The full-scale experiments of Figs. 4, 5, and 6 are conducted on Pleiades, WorldView-3 and IKONOS datasets. In Figs. 4,  5, and  6, Figs. 4(a),  5(a), and 6(a) are the upsampled MS image. Figurse 4(b),  5(b), and  6(b) are the corresponding full-scale PAN image. Figures 4(c)-(i), 5(c)-(i), and 6(c)-(i) show the corresponding fusion results provided by different fusion methods. From the fusion results of three groups of images, we find the result of RBDSD method has a little blurry. The result produced by SRS method suffers serious spectral distortion and oversharpening in spatial. Compared with SRS method, the results obtained by AIMG and SRM methods have lower spectral distortion, and still have some oversharpening in spatial. Compared with AIMG and SRM methods, the results obtained by BDSD and GSA methods are better, but it's worse than the proposed method. Furthermore, we apply three assessment indices including \(D_{\lambda }\), \(D_{S}\), and QNR without ground truth to evaluate the fusion results in Figs. 4, 5, and 6. From Table 3, the proposed method achieves the best values in \(D_{\lambda }\), \(D_{S}\), and QNR indicators for Fig. 4, and obtains the best values in \(D_{S}\) and QNR indicators for Figs. 5 and 6, and obtains the second best value in \(D_{\lambda }\) for Fig. 6. Specially, due to full-scale experiments conducted on real data without ground truth, the results fused by the different methods in Figs. 4, 5, and 6 cannot be measured by PSNR, RASE, RMSE, SAM, and ERGAS indicators. Therefore, above experimental results confirm the proposed method has the best performance in full-scale experiments than other comparsion methods.

Conclusion

In this paper, a novel fusion algorithm based on Bayesian decision is proposed to achieve pansharpening for the PAN and MS images. In the proposed method, an observation model based on Bayesian estimation is firstly established to serve the remote sensing images fusion. Then, three categories of probabilities based on the intrinsic properties of the PAN and MS images to be calculated to construct Bayesian formula.
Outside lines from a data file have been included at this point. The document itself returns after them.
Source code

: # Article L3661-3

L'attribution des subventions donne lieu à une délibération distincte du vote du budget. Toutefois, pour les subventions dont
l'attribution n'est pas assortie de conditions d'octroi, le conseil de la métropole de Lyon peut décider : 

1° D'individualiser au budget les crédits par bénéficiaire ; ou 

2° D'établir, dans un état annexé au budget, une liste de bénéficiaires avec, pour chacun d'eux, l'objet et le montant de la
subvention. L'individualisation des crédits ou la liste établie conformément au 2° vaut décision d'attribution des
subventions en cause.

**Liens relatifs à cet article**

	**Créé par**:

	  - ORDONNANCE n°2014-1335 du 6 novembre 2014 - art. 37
Finally, Bayesian decision theory is introduced to design a fusion rule, which are employed to obtain a new I component to replace the original I component to produce a high-quality HRMS image. Experimental results on full-scale and reduce-scale data from Pleiades, WorldView-3, and IKONOS datasets indicate that the proposed method has better performance than some related and popular existing fusion methods.